• [Work instructions] Report every line of the records that contains the word "Example".

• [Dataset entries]
----

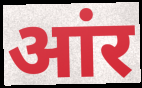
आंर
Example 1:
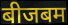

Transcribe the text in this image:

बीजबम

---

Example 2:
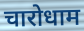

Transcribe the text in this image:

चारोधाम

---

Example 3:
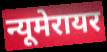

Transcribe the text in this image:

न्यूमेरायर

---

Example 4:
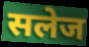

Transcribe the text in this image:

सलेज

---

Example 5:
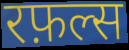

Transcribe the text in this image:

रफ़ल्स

----

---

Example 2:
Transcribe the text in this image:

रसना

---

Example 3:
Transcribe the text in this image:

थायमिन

----

• [Result of the exercise]
Example 1:
Example 2:
Example 3:
Example 4:
Example 5:
Example 2:
Example 3:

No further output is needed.